Cramer was editor-in-chief (and before that, associate editor) of the scientific journal Theoretical Chemistry Accounts from 1997 to 2014. He was associate editor for the Journal of Physical Organic Chemistry from 1997 to 2018.

He is the author of the 2013 textbook Essentials of Computational Chemistry: Theories and Models. Cramer also helped pioneer the university's e-learning programs by developing the online course Statistical Molecular Thermodynamics.

His research work has covered a wide area, including advancements in solar energy (as head of the Center for the Study of Charge Transfer and Charge Transport in Photoactivated Systems), and computer simulations of chemical weapons to assist in identification and cleanup. He has also worked extensively with the Minnesota Supercomputing Institute.

Cramer has received several awards for teaching and public service. He was named a Distinguished McKnight University Professor, received the George W. Taylor Award of Distinguished Service in 2013, and the Horace T. Morse-University of Minnesota Alumni Association Award for Outstanding Contributions to Undergraduate Education in 2011.

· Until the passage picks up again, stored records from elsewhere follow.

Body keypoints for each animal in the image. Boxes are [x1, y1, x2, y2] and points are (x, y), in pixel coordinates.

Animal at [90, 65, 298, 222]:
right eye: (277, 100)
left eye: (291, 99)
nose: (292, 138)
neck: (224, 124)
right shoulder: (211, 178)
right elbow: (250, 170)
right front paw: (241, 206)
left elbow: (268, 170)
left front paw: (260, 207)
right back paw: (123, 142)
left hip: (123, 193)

He has also worked to increase public awareness and appreciation of science, and has been quoted in news articles and television reports as an expert on popular chemistry-related topics such as tear gas and pepper spray, slime, road salt, and the persistence of particular smells.

==Publications==
Even after moving into administrative roles, Cramer continued to be active in scientific research. Cramer has written or co-written more than 500 articles for scientific journals and other scholarly publications. He has also written or edited several books, as follows:

===As author===
- Essentials of Computational Chemistry: Theories and Models (2013)
- Statistical Molecular Thermodynamics (Coursera Massive Open Online Course)

===As editor===
- Structure and Reactivity in Aqueous Solution: Characterization of Chemical and Biological Systems (American Chemical Society Symposium Series, 1994)
- Theoretical Chemistry Accounts: New Century Issue (2000; a special reprint of Vol. 103, issues 3-4 of the journal)
- Perspectives on Theoretical Chemistry: Five Decades of Theoretical Chemistry Accounts and Theoretica Chimica Acta

==Awards and fellowships==
- In 2010, he was named a Fellow of the American Chemical Society. In August 2020, he received the society's Arthur C. Cope Scholar award for 2021.
- In 2000, he was named a Fellow of the John Simon Guggenheim Memorial Foundation.
- In 1996, he was named a Fellow of the Alfred P. Sloan Foundation.
- In 1991, he received the Arthur S Flemming Award.

==Personal life==
Cramer is married to University of Chicago chemistry professor Laura Gagliardi; the couple has three children from a prior marriage.